Of course, the process of changing such an emotionally charged institution is a highly politicized one. It challenges not just our beliefs about education and learning, but a lot of vested interests – like how corporations make profits, how workers interact with employers and who manages the affairs of our communities.
So what is the solution? I believe we must de-professionalize the educational environment and put learning back into the hands of the learner. This won’t be easy. Deschooling ourselves is as difficult as renouncing limitless consumption. But here are some ways to begin.
We can rid ourselves of the idea that education is something you do to people. We can abolish curriculum, text books, lesson plans, testing, grading, report cards, course requirements, homework assignments, schedules and attendance regulations.
This will allow us to treat children in ways that demonstrate our trust in their desire and ability to learn. We will then be able to create a learning environment – which includes role modelling, making the environment safe and respectful, providing access to requested resources, consoling when things go wrong and celebrating when things go right. Then we can get out of the way and not meddle in the process unless we’re invited.

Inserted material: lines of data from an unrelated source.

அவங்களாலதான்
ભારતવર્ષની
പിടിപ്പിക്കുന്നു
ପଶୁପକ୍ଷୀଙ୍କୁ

We can hire people based on their demonstrated abilities, character and experience, rather than on the basis of their degrees – or lack of such. Of course, to really embrace this idea, we’ll all have to stop flaunting our own university degrees!
Another step is to de-expertize teaching. Many people, in a variety of different roles and occupations, have much to offer children – as role models and as learning facilitators. So why should teachers and schools have a monopoly on helping people learn things? Sharing skills can be done informally, or there is an increasing number of more formal mechanisms, like skills exchanges and mentorship programs.
We can work together in our communities to create a learning society. We need to tell our politicians to fund museums, theatres – and yes, even school buildings – so they can afford to provide spaces for children to explore, interact and learn on their own initiative. We also need to find ways to help people of different generations teach and learn from each other.
One of the most challenging changes we need to make is in our attitudes toward childhood. In addition to trusting children to learn, we need to respect and advocate for young people’s right to make their own decisions (within parameters that address their physical and emotional safety, of course) and their ability to live democratically and co-operatively if given the opportunity.
Lastly, we need to like children and to want them around all day. This means trusting them with access to the tools of our trades and allowing them to participate in – and learn from – the life of their communities.
No, these are not simple solutions. But we have a choice. Either we can continue to pour increasing amounts of money into a system that is delivering proportionately declining returns – and creating a generation of angry, frustrated people who aren’t much interested in democracy. Or we can put money into creating appropriate opportunities and infrastructures to help people learn – ways that don’t require huge amounts of real estate and bureaucracy and that allow children and young people to participate fully in the lives of their communities...and get a good education at the same time.
I believe that is the only way we will help our children prepare for an uncertain future, and give them the tools to fix the environmental, economic and social problems we have created for them.